Requirement:
Continue the comment thread below about rendering "enter his gates" in Psalm 100:4, picking up right after its last line.
====== Document
At Thu Dec 01, 12:27:00 PM, Blogger Ted M. Gossard said...

I don't have my Hebrew Bible, nor am I trying to translate from the text (obviously). But would syntax, etc., support an obvious rendering like: "enter through his gates with thanksgiving"? (I really haven't tried to translate the Heb text- or Gk either, for that matter- for some years now, so question whether I should even try).

 
At Thu Dec 01, 01:24:00 PM, Blogger Wayne Leman said...

Ted, I don't think the Hebrew would support "enter through" in Ps. 100:4. The problem, as I see it, is that traditional translations of this verse are using the word "gates" for parts of the temple which we may not call gates today. I suspect that if we found a more accurate way to translate the underlying Hebrew noun, we would at the same time remove the lexical collocational clash.

 
At Thu Dec 01, 02:23:00 PM, Blogger Talmida said...

Wouldn't this just be a very simple poetic device?

"Open the door and come in" is good spoken English. You're not coming into the door, though, but what is behind it.

Isn't that the same situation with "enter the gate"?

Psalms are poetry, and this one does reflect the Hebrew, which is just 2 words: enter and his-gates. Gates usually refers to towns, temples and palaces, and enter is also translated come, come in, go in, penetrate, bring among other meanings.

It seems to me that the version you were looking at kept a very nice balance between the actual meaning and the poetry of the Hebrew original.

 
At Thu Dec 01, 04:39:00 PM, Blogger Wayne Leman said...

Talmida asked:

Wouldn't this just be a very simple poetic device?
============
====== Data records
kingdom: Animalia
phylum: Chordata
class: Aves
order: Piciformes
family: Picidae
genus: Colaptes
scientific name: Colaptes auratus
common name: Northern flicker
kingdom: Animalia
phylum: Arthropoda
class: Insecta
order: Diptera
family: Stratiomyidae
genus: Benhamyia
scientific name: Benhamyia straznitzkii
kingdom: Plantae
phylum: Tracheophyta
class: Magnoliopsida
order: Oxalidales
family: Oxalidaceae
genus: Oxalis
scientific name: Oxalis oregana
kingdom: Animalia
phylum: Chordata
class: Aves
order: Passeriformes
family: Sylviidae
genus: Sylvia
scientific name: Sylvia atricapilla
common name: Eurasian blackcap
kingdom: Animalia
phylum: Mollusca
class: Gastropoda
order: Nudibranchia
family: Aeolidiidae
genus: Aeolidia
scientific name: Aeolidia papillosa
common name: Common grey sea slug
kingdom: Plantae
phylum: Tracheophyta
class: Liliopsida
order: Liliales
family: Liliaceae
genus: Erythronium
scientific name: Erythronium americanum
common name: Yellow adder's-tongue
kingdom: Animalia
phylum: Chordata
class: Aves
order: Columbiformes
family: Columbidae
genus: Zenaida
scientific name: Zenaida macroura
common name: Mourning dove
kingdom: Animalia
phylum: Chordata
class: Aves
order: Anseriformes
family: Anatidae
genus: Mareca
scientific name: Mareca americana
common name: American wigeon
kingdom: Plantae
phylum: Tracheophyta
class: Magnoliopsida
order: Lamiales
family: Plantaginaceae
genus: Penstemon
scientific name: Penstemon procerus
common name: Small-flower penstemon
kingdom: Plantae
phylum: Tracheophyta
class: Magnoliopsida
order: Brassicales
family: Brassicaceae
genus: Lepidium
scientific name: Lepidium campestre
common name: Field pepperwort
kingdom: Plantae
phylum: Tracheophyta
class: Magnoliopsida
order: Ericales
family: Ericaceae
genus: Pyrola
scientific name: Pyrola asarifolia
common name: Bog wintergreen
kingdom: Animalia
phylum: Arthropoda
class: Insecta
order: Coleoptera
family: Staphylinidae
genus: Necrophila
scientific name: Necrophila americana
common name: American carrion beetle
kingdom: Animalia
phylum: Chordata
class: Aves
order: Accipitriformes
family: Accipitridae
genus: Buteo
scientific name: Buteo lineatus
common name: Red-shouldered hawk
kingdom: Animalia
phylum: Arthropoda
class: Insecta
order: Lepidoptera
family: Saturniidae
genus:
============
Output for this exercise:
"Open the door and come in" is good spoken English. You're not coming into the door, though, but what is behind it.

Isn't that the same situation with "enter the gate"?


I don't think so, Talmida, but my intutions on this only count as one vote! :-)

We need to transcribe people talking about gates to find out if they ever naturally say "enter the gate" or "enter his gates."

IMO, you hit on the crux of the matter when you said:

Gates usually refers to towns, temples and palaces

I suspect that in this psalm the English word "gates" is not the most accurate translation of Hebrew shahar. I think that the poetic couplet form here gives us a clue to that when it uses the Hebrew for "courts". Translation of the shahar in the first couplet should give us an English word which reflects the parallelism of the Hebrew poetic couplet form. I don't think gates is poetically parallel with courts.

But the jury is still out. We need a better handle on what shahar means in this context, as well as a better handle on whether on what verb plus noun combination would be considered good quality (and accurate) English in translation here.

 
At Thu Dec 01, 04:44:00 PM, Blogger Peter Kirk said...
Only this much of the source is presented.